Луч фонаря скользнул по покатым крышам, наполовину занесённым снегом. Данилов замер на месте и тут же потерял интерес к этому селу. Над ближайшей к железной дороге избой — той самой сакраментальной хатой с краю — струился слабенький дымок. Это был едва заметный сигнал, который нельзя спутать ни с чем. Люди!
Выключив фонарик и осторожно выглянув из-за сугроба, в который превратился занесённый снегом трактор, Саша сделал второе открытие. В нескольких окнах мерцали тусклые огоньки — не иначе, свечи жгут, если не лучину.
Значит, живы ещё деревенские. Или городские, выбившие деревенских, что тоже не могло радовать. В любом случае здесь ему делать нечего. Кто бы там ни находился, они наверняка встретят одинокого путника хорошей порцией свинца. Такие нынче законы гостеприимства. Саша на их месте поступил бы так же, если бы к нему в дом начал ломиться небритый бродяга с большим рюкзаком за спиной.
Такое сейчас время. Жаль, дома у него не было, как не было запасов еды и близких людей, которых надо было бы защищать. Поэтому он был свободен как ветер и так же одинок. Всё его имущество умещалось в том самом туристском рюкзаке, вся его нынешняя жизнь — на страницах потрёпанного дневника, который он давно уже не вёл, а всё его прошлое — в паре фотографий, которые он носил с собой скорее по инерции, чем от реальной потребности часто вспоминать о тех днях. Да что говорить…
Он мог бы обойти село по периметру, зайти со стороны лесопосадок и там заглянуть в пару домов, но решил не искушать судьбу. Пока у него оставалась еда, не было смысла рисковать. Своя голова дороже.
Километрах в пяти райцентр. Там можно будет и переночевать, если это слово теперь что-нибудь да значит. «Утро вечера мудренее», — подумал парень с привычным сарказмом висельника.
«Утро» застало его в дороге. Это был ещё один обычный день, такой же чёрный, как и десять предыдущих. Облако сюда дотянуться не могло. До любого крупного города, который мог бы словить ракету, было минимум сорок километров. Городок был «чистый», но, похоже, абсолютно заброшенный.

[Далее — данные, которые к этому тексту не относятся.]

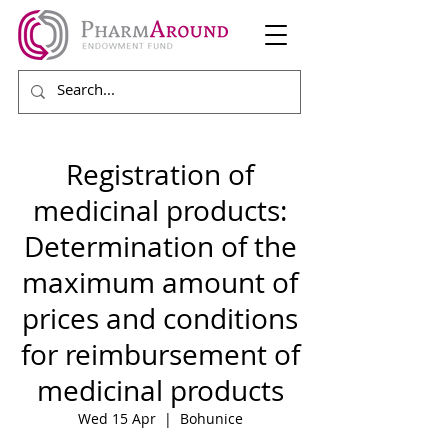
Registration of
medicinal products:
Determination of the
maximum amount of
prices and conditions
for reimbursement of
medicinal products
Wed 15 Apr
  |  
Bohunice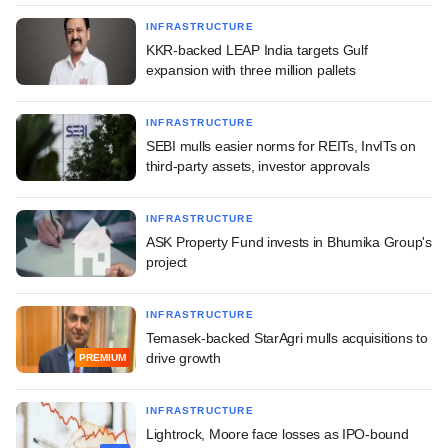
INFRASTRUCTURE
KKR-backed LEAP India targets Gulf
expansion with three million pallets
INFRASTRUCTURE
SEBI mulls easier norms for REITs, InvITs on
third-party assets, investor approvals
INFRASTRUCTURE
ASK Property Fund invests in Bhumika Group's
project
INFRASTRUCTURE
Temasek-backed StarAgri mulls acquisitions to
drive growth
PREMIUM
INFRASTRUCTURE
Lightrock, Moore face losses as IPO-bound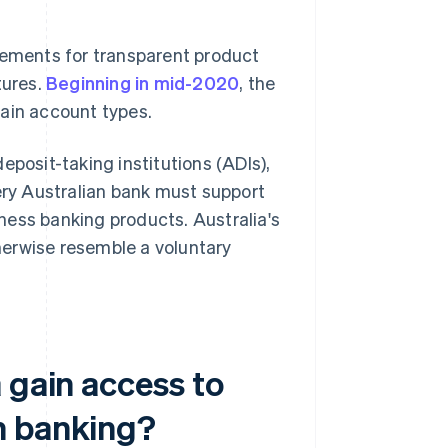
rements for transparent product
tures.
Beginning in mid-2020
, the
tain account types.
eposit-taking institutions (ADIs),
very Australian bank must support
ness banking products. Australia's
herwise resemble a voluntary
 gain access to
n banking?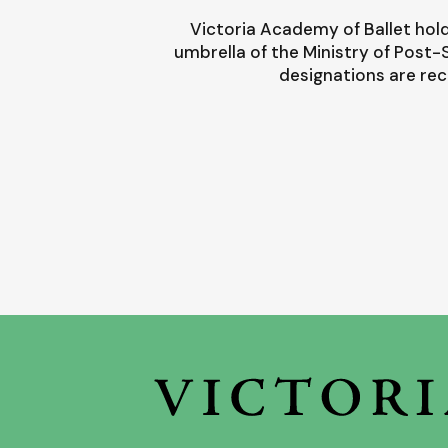
Victoria Academy of Ballet hold
umbrella of the Ministry of Post
designations are rec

В любом населённом пункте Данилов с фонарем в руках чувствовал себя всё равно что с мишенью на спине. Его луч прогонял мрак почти на тридцать метров, и в полной темноте должен был быть заметен как маяк. Но иначе было нельзя. Риск заплутать впотьмах или упасть в канаву выше, чем вероятность нарваться на неприятности антропогенного характера. Чтобы снизить опасность таких встреч, надо поскорее пробежаться по домам, загрузить рюкзак едой так, чтоб еле закрывался, и двигать дальше. Шансы на то, что несколько десятков тысяч беженцев пропустили хоть что-то съедобное, минимальны, но они всё же имеются. Саша внимательно смотрел по сторонам и ещё внимательнее — под ноги. Хорошо ещё, если, упав, он сломает шею. А если ногу?